Welcome to Country
A ‘Welcome to Country’ or ‘Traditional Welcome’ is where the Darug people welcome people to their land at the beginning of a meeting, event or ceremony. This welcome must be conducted by an appropriate person such as a recognised Elder or person nominated by the Darug within the local area.
Welcome to Country enables the Darug to give their blessing for the event and is an important mark of respect for local Traditional Owners.
For information on Welcome to Country please contact the Community Capacity Team who will talk to you about the process and where appropriate supply with you approved names.
The Community Capacity Building Team can be reached on 98065138.
Acknowledgement of Country
‘Acknowledgement of Country’ is where other people acknowledge and show respect for the Traditional Custodians of the land on which the event is taking place. This acknowledgement is a sign of respect and it should be conducted at the beginning of a meeting, event or ceremony.
It is important to note in the acknowledgement that ATSI people continue to reside in the City of Parramatta Council area to which they have ongoing spiritual and cultural ties.
Acknowledging Country should take place when traditional Elders are not available to provide an official Welcome to Country. Furthermore, an acknowledgement of Country can be performed by both ATSI and non-ATSI people.

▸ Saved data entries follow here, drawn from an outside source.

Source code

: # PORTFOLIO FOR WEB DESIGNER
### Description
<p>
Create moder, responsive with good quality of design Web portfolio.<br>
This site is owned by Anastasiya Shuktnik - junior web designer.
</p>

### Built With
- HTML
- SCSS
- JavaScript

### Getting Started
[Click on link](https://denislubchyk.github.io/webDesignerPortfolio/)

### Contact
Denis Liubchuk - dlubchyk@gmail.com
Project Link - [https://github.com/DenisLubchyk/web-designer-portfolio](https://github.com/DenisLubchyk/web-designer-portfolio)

The following is considered appropriate wording for an Acknowledgement of Country.
“I would like to acknowledge that we are here today on the land of the Darug people. The Darug people are the Traditional Owners of this land. City of Parramatta Council also acknowledges the present Aboriginal and Torres Strait Islander people, who now reside within this area”.
ATSI Advisory Committee
Council’s Aboriginal and Torres Strait Islander Advisory Committee was established in 1995 and advises Council on the issues, needs and priorities of Aboriginal and Torres Strait Islander people and communities. For further information please visit Advisory Committees.
Parramatta Council holds a number of events and celebrations in NAIDOC Week (each July) to celebrate the history, culture and achievements of Aboriginal Torres Strait Islander peoples. Every year Council with the support of the ATSI Advisory Committee runs the Barramattagul Fun Day at Prince Albert Park. Activities include weaving workshops, musical acts, food and art stalls and dancing.

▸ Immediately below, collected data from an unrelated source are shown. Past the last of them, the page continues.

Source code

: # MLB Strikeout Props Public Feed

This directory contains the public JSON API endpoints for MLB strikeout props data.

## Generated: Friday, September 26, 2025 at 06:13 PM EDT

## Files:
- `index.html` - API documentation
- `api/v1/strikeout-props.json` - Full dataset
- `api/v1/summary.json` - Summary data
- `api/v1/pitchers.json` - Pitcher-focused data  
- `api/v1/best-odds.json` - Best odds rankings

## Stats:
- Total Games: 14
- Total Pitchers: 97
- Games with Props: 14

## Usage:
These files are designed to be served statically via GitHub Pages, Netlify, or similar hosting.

Council also commemorates Sorry Day on 26 May each year as part of the Nationwide Sorry Day acknowledgements. This event is of particular significance to the area as the Stolen Generation began outside the Parramatta Town Hall in 1810 through the Assimilation Policy (1810-1825). Governor Lachlan Macquarie believed that it would be in the best interests of the nation to ‘civilise’ the native population. In doing so the Native Institute was established.